Las Vegas Sands is making a push into sports betting. A report from Bloomberg last week said that its acting chief executive officer Robert Goldstein is in the early stages of private talks with potential partners in the sports betting industry.
The company has long operated a retail sportsbook at its Venetian and Palazzo casinos in Las Vegas. However, these were outsourced to Cantor Gaming which is now a part of William Hill US, which in turn was acquired by Sands’ rival Caesars Entertainment Inc.
One of the strongest Balance Sheets
Often praised by industry analysts as having one of the strongest balance sheets among peer casino operators, Las Vegas Sands has enough resources to become a big player in the sports betting industry. It has a market capitalization of $44.42B and if Adelson’s proposal to sell the Venetian, Palazzo, and Sands Convention Center in the Las Vegas Strip, that would potentially be another $6B of assets.

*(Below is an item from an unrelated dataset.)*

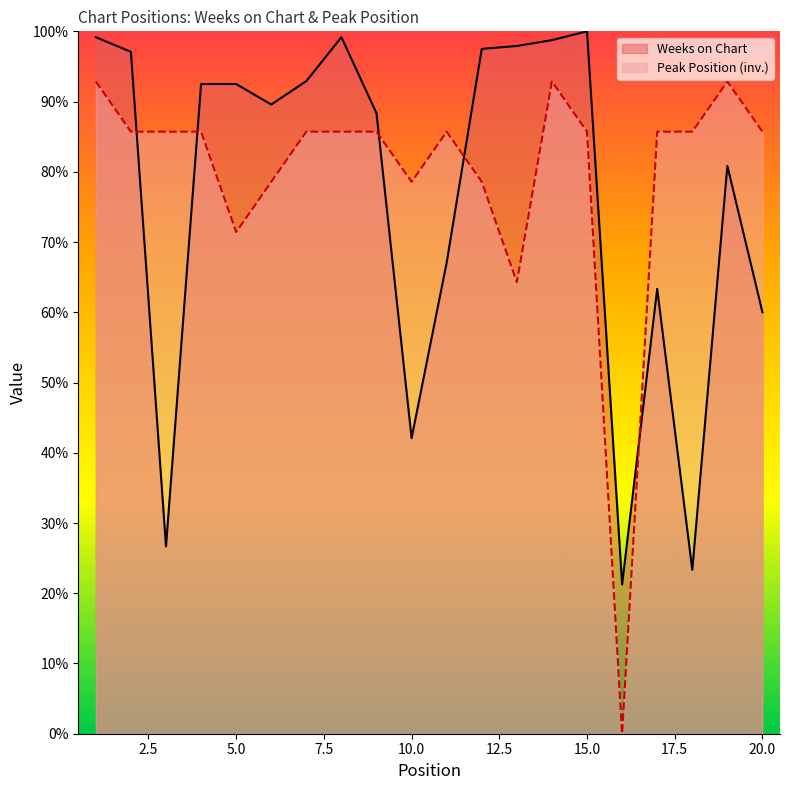

Where is the first local minimum for Weeks on Chart?

3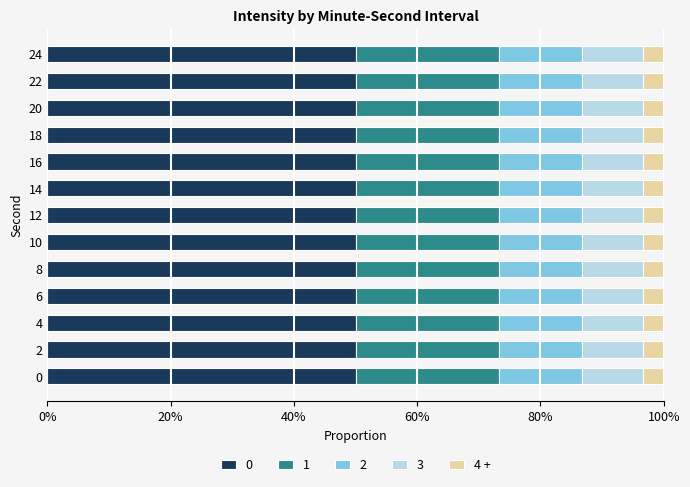

The 0 series shows 50.0 at 4. True or false?

True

Las Vegas Sands is the biggest casino company in the world. However, it is the only United States-based casino operator which has not yet adopted a sports betting plan despite the U.S. sports betting market expanding rapidly since the U.S. Supreme Court repealed the Professional and Amateur Sports Protection Act of 1992 over two years ago.
Adelson’s Opposition to Online Gaming
Venturing into sports betting may mean embracing online gaming which has often come along with it. It can be recalled that Las Vegas Sands founder and longtime CEO Sheldon Adelson, who recently took a medical leave of absence, was always opposed to online gaming. The billionaire has always been among those who lobbied to prevent the legalization of online betting based on moral ground. Adelsen believed that online games like virtual slots made it very easy for players to lose money.

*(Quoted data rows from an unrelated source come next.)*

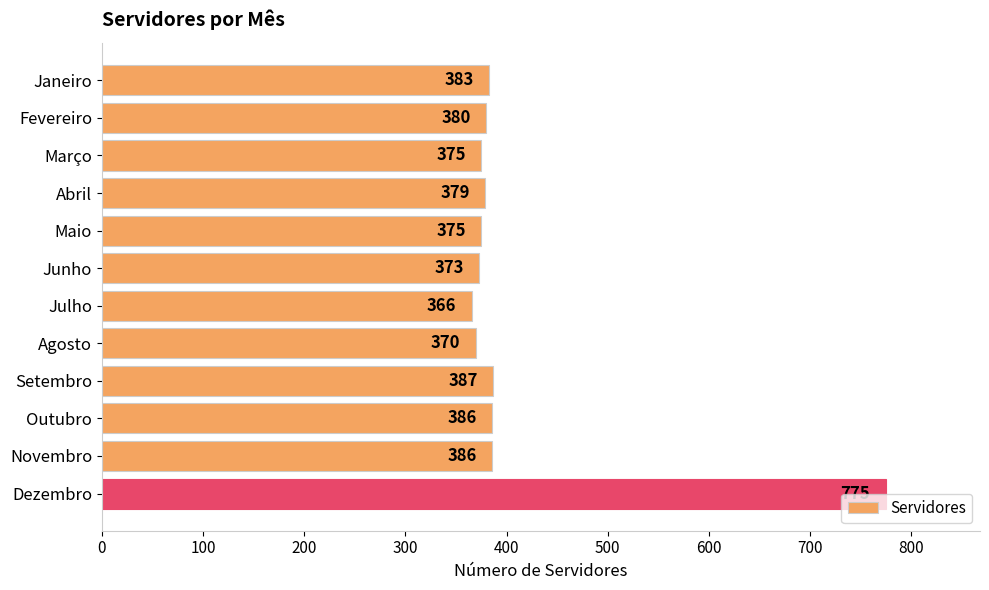

The value at Julho is 182. True or false?

False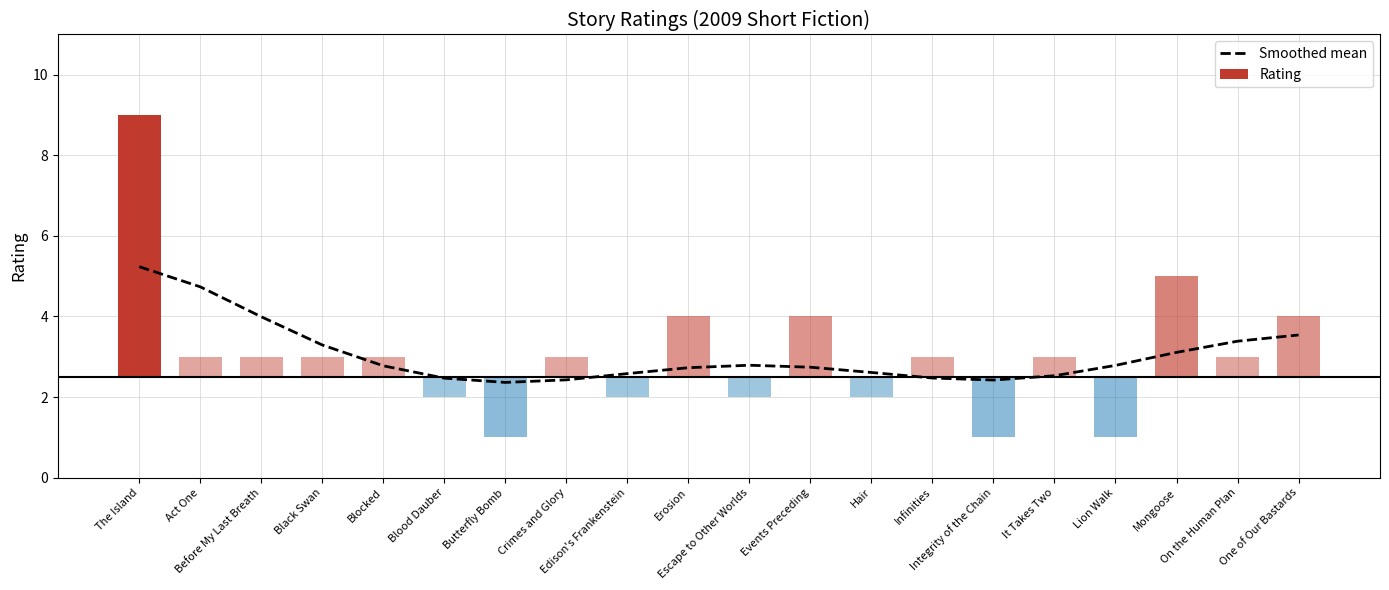

Reading left to right, list all the values displayed in this chart.

5.2	4.7	4.0	3.3	2.8	2.5	2.4	2.4	2.6	2.7	2.8	2.7	2.6	2.5	2.4	2.5	2.8	3.1	3.4	3.5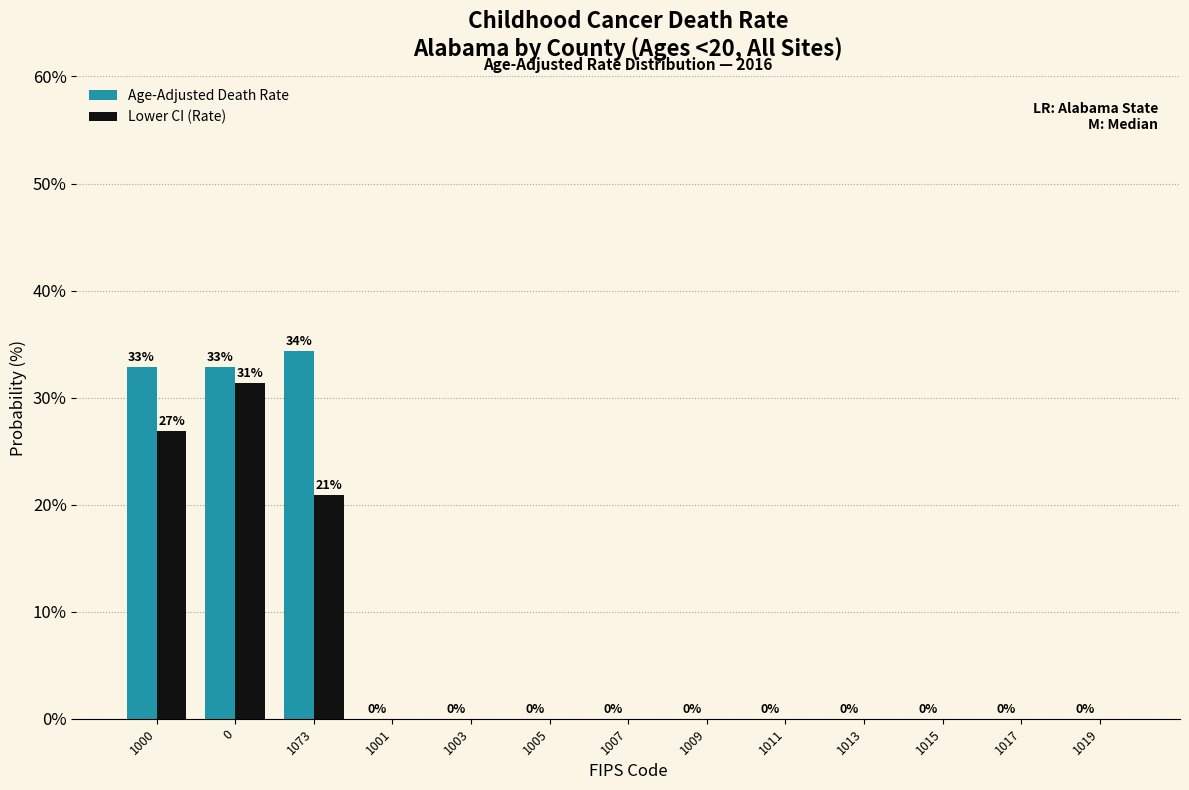

The Age-Adjusted Death Rate series shows 0.0 at 1003. True or false?

True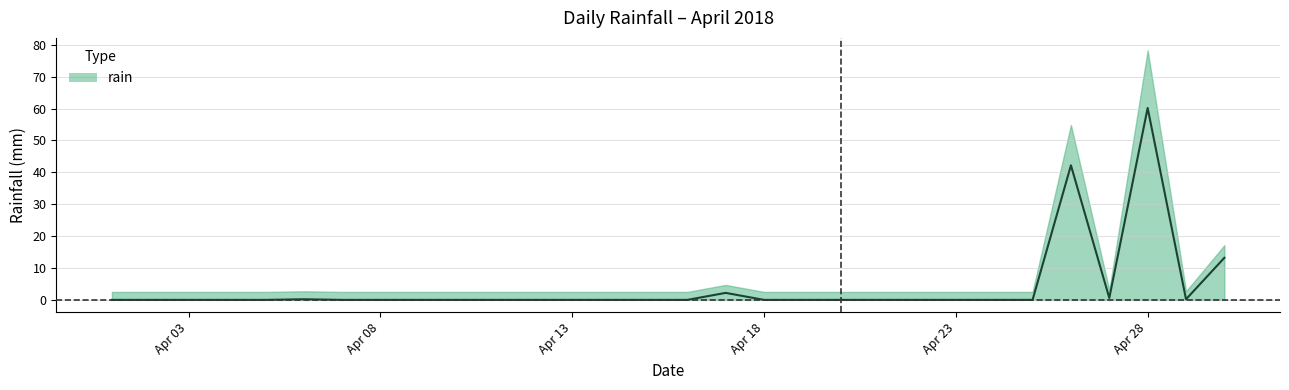

How many points are higher than both their immediate neighbors (excluding endpoints)?

4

But like all the other casino operators, Las Vegas Sands is struggling to cope with the limitations brought about by the ongoing COVID-19 pandemic which has substantially affected the casino industry since March 2020. Even Sands’ properties outside the U.S. like Macau and Singapore are struggling with their bottom line figures. With no end to the pandemic yet in sight, online gaming has been viewed as one of the best ways for land-based casinos to diversify operations and generate more income.